尾形夫婦の自宅と少し離れた場所に位置する、鯉登夫妻の自宅。

「祐季!!」

夕食を済ませ、食器を洗っている妻の名を大声で呼ぶ、鯉登音之進。

「何ですか?」

返事はするが手を止めずに洗い続ける祐季に、不満げな様子の鯉登。
立ち上がって背後から近付くと、そのまま抱き締めた。

「うおっ!?」
「男のような声を出すな!」
「はぁ、すみません。ってちょ!? どこ触って……!」
「胸だが?」
「食器が洗えませんて!」
「……おいんこつより大事なんか。」

薩摩弁で落ち込まれ、仕方なく作業を一旦止めて、祐季は鯉登の手に自分の手を重ねる。

「……音之進さんの方が大事ですよ。」
「!? 祐季……。」
「ちょっと!」

熱っぽい視線を向けながら顔を近付けてくる夫に、慌てて待ったをかけると、何故止めるのかとでも言いたげなぶすくれ顔を返された。

「話。が、あるんですよね?」
「あ、ああ! そうやった……。」

鯉登は祐季の手を引いて居間へ連れて行き、向かい合う形で座らせると、ソワソワと落ち着きのない浮かれた表情を浮かべながら見つめてきた。

「明日がなんの日かわかっか?」
「明日……………………ああ、結婚記念日ですね。」
「お、おお! 当たりだ!」

間が空いたことに一抹の不安を覚えた鯉登だが、思い出してくれたことを喜ぶことにした。

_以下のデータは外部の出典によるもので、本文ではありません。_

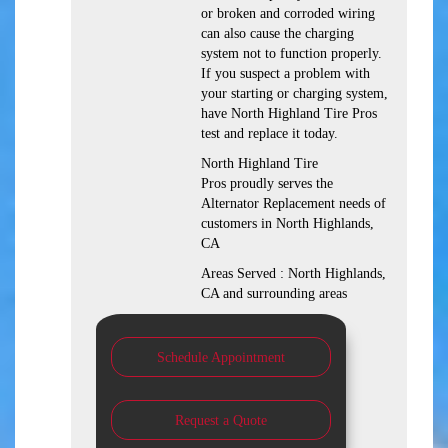
or broken and corroded wiring
can also cause the charging
system not to function properly.
If you suspect a problem with
your starting or charging system,
have North Highland Tire Pros
test and replace it today.
North Highland Tire
Pros proudly serves the
Alternator Replacement needs of
customers in North Highlands,
CA
Areas Served : North Highlands,
CA and surrounding areas
Schedule Appointment
Request a Quote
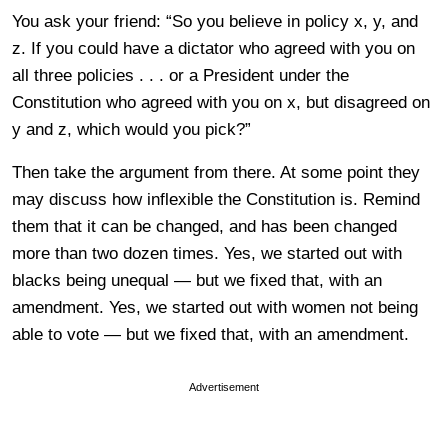
You ask your friend: “So you believe in policy x, y, and
z. If you could have a dictator who agreed with you on
all three policies . . . or a President under the
Constitution who agreed with you on x, but disagreed on
y and z, which would you pick?”
Then take the argument from there. At some point they
may discuss how inflexible the Constitution is. Remind
them that it can be changed, and has been changed
more than two dozen times. Yes, we started out with
blacks being unequal — but we fixed that, with an
amendment. Yes, we started out with women not being
able to vote — but we fixed that, with an amendment.
Advertisement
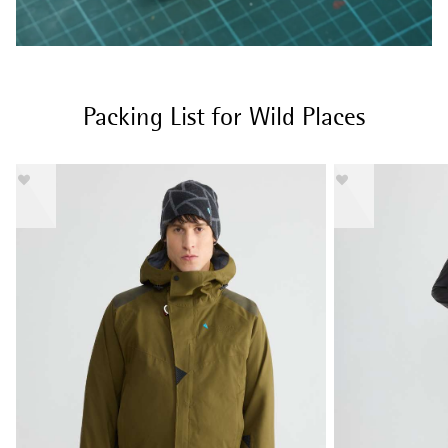
Packing List for Wild Places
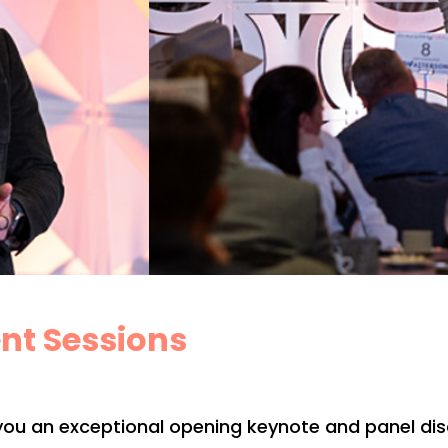
nt Sessions
you an exceptional opening keynote and panel discu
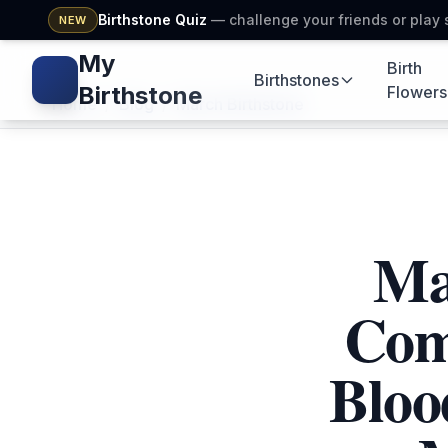
Birthstone Quiz
— challenge your friends or play 
NEW
My
Birth
Birthstones
Gem icon
Gems icon
Seedlin
Birthstone
Flowers
Home
/
Blog
/
March Birthstone
Ma
Com
Bloo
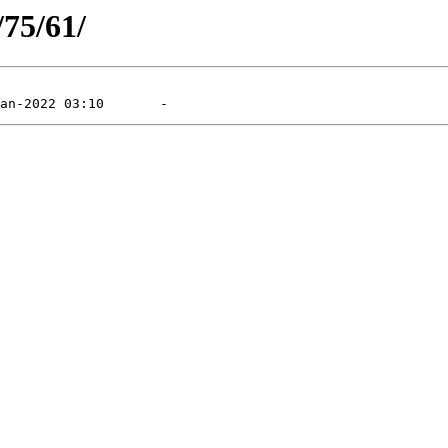
/75/61/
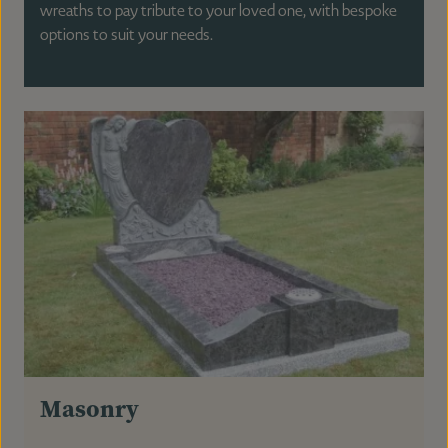
wreaths to pay tribute to your loved one, with bespoke
options to suit your needs.
Masonry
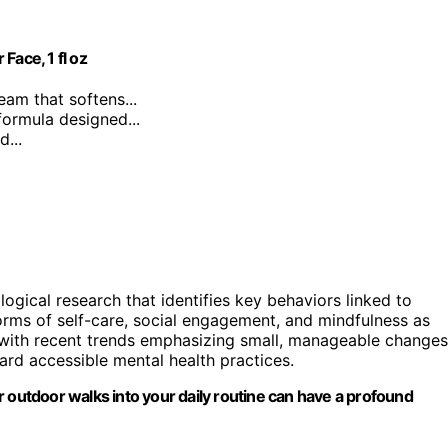
Face, 1 fl oz
ream that softens...
formula designed...
...
ical research that identifies key behaviors linked to
orms of self-care, social engagement, and mindfulness as
s with recent trends emphasizing small, manageable changes
ard accessible mental health practices.
 or outdoor walks into your daily routine can have a profound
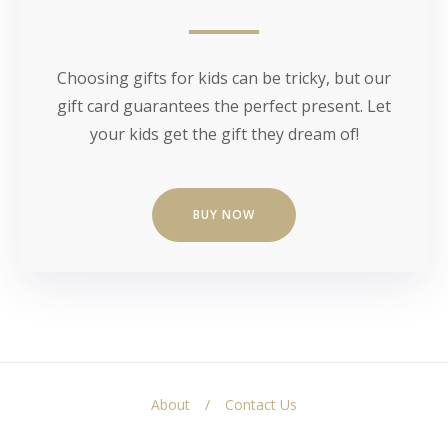
Choosing gifts for kids can be tricky, but our
gift card guarantees the perfect present. Let
your kids get the gift they dream of!
BUY NOW
About
Contact Us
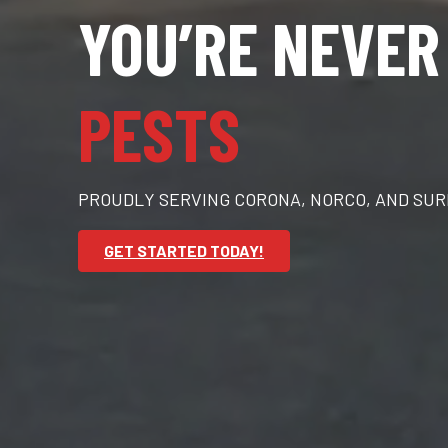
YOU’RE NEVER
PESTS
PROUDLY SERVING CORONA, NORCO, AND SU
GET STARTED TODAY!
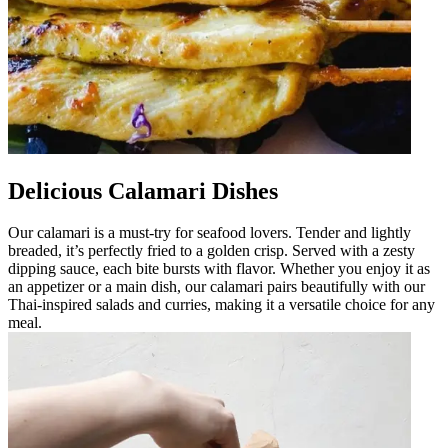
Delicious Calamari Dishes
Our calamari is a must-try for seafood lovers. Tender and lightly
breaded, it’s perfectly fried to a golden crisp. Served with a zesty
dipping sauce, each bite bursts with flavor. Whether you enjoy it as
an appetizer or a main dish, our calamari pairs beautifully with our
Thai-inspired salads and curries, making it a versatile choice for any
meal.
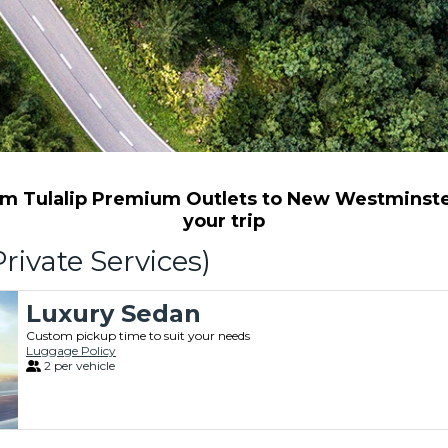
m Tulalip Premium Outlets to New Westminster 
your trip
rivate Services)
Luxury Sedan
Custom pickup time to suit your needs
Luggage Policy
2 per vehicle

「鶴見中尉どんに頼み込んで、明日は休みをいただいた!
それから、夫婦で飲めちうめか酒もいただいた!
明日は盛大に祝いもんそ!」
「は、はい。」
「…わっぜ落ち着いちょっど、嬉しゅうなかとな?」
「え、いえ。嬉しいです。その…………音之進さんが嬉しそうで、夫婦になって良かったなーって。」

照れたように下を向いてそう言う祐季を見て、鯉登は目を見開いてそのまま動かない。
目の前にいる筈の鯉登が何も話さないし動かないことを不思議に思った祐季が顔を上げて首を傾げると、鯉登は頬を染めてこちらを見ていた。

「むぜかぁ……。」
「え?」

小さく何か呟いたと思ったら、視界がぐらっと揺れ、祐季の目の前には天井と、熱の込もった視線をこちらにしっかり向ける夫の顔が。

「えっ、あああの音之進さん?」

手で鯉登の胸を押すが、厚い胸板はびくともせず迫って来る。
首筋に顔を埋められ、彼のサラサラした髪が肌にかかってくすぐったい。

「音之進さ、んんッ……!」
「…明日の祝い事は昼過ぎからで良か。今はただ、おはんを抱きたか。」

段々体に力が入らなくなり、代わりに興奮や期待、快感が入り混じった妙な気持ちが体全体からじわじわと溢れて来るのを感じる。

荒い息遣いと衣服の擦れ合う音を聞きながら、祐季は静かに目を閉じた。